Source records START
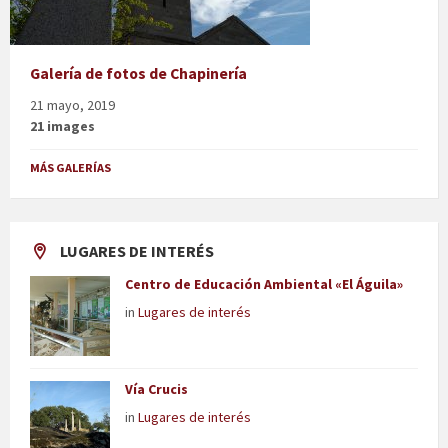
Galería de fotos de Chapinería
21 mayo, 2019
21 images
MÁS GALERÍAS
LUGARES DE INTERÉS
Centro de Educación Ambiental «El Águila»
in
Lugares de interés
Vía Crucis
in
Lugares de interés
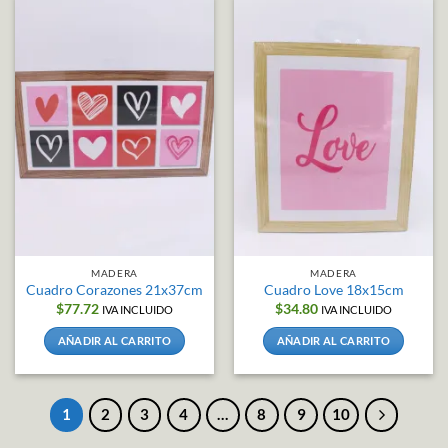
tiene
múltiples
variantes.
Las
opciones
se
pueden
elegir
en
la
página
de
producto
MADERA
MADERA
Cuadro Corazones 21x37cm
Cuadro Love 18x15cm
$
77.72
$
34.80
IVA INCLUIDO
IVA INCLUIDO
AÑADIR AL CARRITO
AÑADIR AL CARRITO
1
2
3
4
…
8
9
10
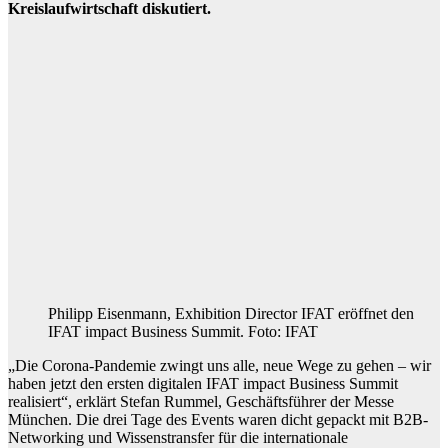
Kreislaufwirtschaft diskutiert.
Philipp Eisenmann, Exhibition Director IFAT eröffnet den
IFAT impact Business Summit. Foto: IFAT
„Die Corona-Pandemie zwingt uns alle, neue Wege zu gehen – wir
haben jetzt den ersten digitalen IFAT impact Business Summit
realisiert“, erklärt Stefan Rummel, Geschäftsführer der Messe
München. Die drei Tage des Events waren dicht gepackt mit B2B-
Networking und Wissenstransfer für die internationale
Source records END
Source records START
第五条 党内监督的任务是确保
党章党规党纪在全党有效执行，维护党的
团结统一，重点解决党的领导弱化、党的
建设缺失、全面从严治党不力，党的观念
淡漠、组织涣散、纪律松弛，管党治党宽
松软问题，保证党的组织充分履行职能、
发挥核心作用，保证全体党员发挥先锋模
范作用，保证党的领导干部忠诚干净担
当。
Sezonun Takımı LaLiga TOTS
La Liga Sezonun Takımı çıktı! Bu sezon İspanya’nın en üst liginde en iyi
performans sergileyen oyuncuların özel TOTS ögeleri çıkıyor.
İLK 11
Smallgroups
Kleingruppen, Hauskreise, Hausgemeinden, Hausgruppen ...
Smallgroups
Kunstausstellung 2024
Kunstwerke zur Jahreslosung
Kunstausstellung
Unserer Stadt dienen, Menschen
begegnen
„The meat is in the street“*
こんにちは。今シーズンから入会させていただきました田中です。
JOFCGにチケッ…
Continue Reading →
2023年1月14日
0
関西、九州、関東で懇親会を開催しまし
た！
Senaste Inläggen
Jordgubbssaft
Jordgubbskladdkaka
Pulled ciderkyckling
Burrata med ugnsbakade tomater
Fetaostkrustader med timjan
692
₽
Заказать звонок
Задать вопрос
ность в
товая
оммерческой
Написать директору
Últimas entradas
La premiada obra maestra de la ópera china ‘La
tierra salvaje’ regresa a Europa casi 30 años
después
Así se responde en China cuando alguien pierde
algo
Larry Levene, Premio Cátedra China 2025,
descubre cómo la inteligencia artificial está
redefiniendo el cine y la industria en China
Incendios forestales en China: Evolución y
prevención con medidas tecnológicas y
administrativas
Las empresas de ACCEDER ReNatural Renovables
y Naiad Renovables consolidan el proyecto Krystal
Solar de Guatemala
Source records END
* **Instruction**:
Reproduce word for word the lines from the one containing "Galería de fotos de Chapinería" to the one containing "Networking und Wissenstransfer", both included, and omit the pictures.

* **Answer to the exercise**:
Galería de fotos de Chapinería
21 mayo, 2019
21 images
MÁS GALERÍAS
LUGARES DE INTERÉS
Centro de Educación Ambiental «El Águila»
in
Lugares de interés
Vía Crucis
in
Lugares de interés
tiene
múltiples
variantes.
Las
opciones
se
pueden
elegir
en
la
página
de
producto
MADERA
MADERA
Cuadro Corazones 21x37cm
Cuadro Love 18x15cm
$
77.72
$
34.80
IVA INCLUIDO
IVA INCLUIDO
AÑADIR AL CARRITO
AÑADIR AL CARRITO
1
2
3
4
…
8
9
10
Kreislaufwirtschaft diskutiert.
Philipp Eisenmann, Exhibition Director IFAT eröffnet den
IFAT impact Business Summit. Foto: IFAT
„Die Corona-Pandemie zwingt uns alle, neue Wege zu gehen – wir
haben jetzt den ersten digitalen IFAT impact Business Summit
realisiert“, erklärt Stefan Rummel, Geschäftsführer der Messe
München. Die drei Tage des Events waren dicht gepackt mit B2B-
Networking und Wissenstransfer für die internationale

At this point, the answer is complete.